Future can only be as good as we want

The gale of ecstasy and relief is still sweeping across the country. The nation’s wings are fluttering in the gentle breeze. All are agreed the swearing-in of the Grand Coalition Cabinet on Thursday is a milestone.

With little dissent, the citizenry, leaders and the international community believe this is the prescription for the malaise brought about by the electoral dispute.

But right at the outset, and in the counsel of the chief mediator and former UN secretary general, Dr Kofi Annan, we must stay the course. The job is only half-done, but as the President said, the coming together by the two dominant parties, was the harder part.

However, as commentators have argued, sticking together could be the hardest but inevitably it is what the nation needs. No matter the disagreements on the way ahead, and the solutions to the afflictions, particularly closing up the ethnic fissures brought about by the electoral dispute, the parties must put the nation first.
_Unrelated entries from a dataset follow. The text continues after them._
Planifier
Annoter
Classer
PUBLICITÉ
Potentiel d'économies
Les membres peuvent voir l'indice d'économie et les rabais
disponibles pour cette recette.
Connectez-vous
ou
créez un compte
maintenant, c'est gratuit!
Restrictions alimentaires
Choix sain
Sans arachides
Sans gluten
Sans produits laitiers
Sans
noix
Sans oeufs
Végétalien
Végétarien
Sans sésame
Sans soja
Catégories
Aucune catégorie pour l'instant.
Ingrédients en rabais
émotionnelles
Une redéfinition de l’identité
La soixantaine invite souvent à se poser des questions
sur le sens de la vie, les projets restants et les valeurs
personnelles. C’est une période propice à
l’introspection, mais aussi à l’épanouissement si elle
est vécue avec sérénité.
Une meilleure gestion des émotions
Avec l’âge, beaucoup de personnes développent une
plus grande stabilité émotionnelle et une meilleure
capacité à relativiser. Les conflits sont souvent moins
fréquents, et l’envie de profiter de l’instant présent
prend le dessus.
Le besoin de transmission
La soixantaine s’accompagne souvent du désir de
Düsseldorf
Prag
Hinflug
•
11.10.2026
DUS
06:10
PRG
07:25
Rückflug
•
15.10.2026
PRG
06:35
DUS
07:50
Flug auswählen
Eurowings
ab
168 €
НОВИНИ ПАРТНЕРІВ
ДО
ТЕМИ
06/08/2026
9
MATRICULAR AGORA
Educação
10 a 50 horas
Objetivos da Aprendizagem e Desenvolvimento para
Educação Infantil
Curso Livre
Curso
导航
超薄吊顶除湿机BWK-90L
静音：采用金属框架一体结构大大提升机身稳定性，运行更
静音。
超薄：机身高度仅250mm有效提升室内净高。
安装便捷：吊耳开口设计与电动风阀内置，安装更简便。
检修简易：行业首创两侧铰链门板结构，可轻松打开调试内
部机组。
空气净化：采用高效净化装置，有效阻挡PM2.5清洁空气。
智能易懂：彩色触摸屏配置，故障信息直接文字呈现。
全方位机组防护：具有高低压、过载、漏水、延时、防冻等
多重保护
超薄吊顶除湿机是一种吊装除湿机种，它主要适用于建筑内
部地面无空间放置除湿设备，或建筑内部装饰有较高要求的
The in-tray of the new Cabinet is overflowing. The first agenda is resettling the displaced, rotting away in the squalor of refugee camps. There is also the equally tricky task of giving Kenya a new constitution in a year. Tricky because we will be trying to achieve in a year what we have sought and failed in 15 years.

There are also the complicated tasks of uniting the country, rebuilding the economy and addressing the historical injustices that have scarred the nation right from Independence.

Equally demanding is the delicate task of ensuring justice for the murdered, displaced and dispossessed. There is also the onerous task of restructuring and strengthening our institutions of governance to avert the recurrence of the bloodletting over which the Prime Minister quipped: "We have been to hell and back.’’

But of immediate urgency is the need for the Cabinet to work as one. It is the nation’s mosaic, reflecting its face of diversity and rich heritage. If it fails on this score, the nation will not only be stuck in the mud, but could easily degenerate into the category of Africa’s failed states.

Beyond the good speeches the nation strongly believes, as both the President and Prime Minister said, success or failure depends on the amount of goodwill every leader will invest in this process.

It requires word and deed, goodwill and dedication. The worst that could happen is for our leaders to walk into the Cabinet buoyed by the anger and bitterness that snowballed during the haggling over ministries and ‘portfolio balance’.

It will be tragic if the leaders stir the embers of bitterness, or on the flip side, operate as winners on one side and losers on the other. In this game, there is no winner or loser, just equal partners out to salvage the nation.

The rest of us as individual and corporate citizenry must never blink – we must keep our leaders on the toes. We must remind them where we are coming from and where we are going.

Every Kenyan patriot must always remember Frederick Douglass’ tutelage: "Those who profess to favour freedom and yet deprecate agitation, are people who want crops without ploughing the ground; they want rain without thunder and lightning; they want the ocean without the roar of its many waters. The struggle may be a moral one, or it may be a physical one, or it may be both. But it must be a struggle. Power concedes nothing without a demand; it never has and it never will."

Our job is clearly cut out. Eternal vigilance is the price we pay for freedom.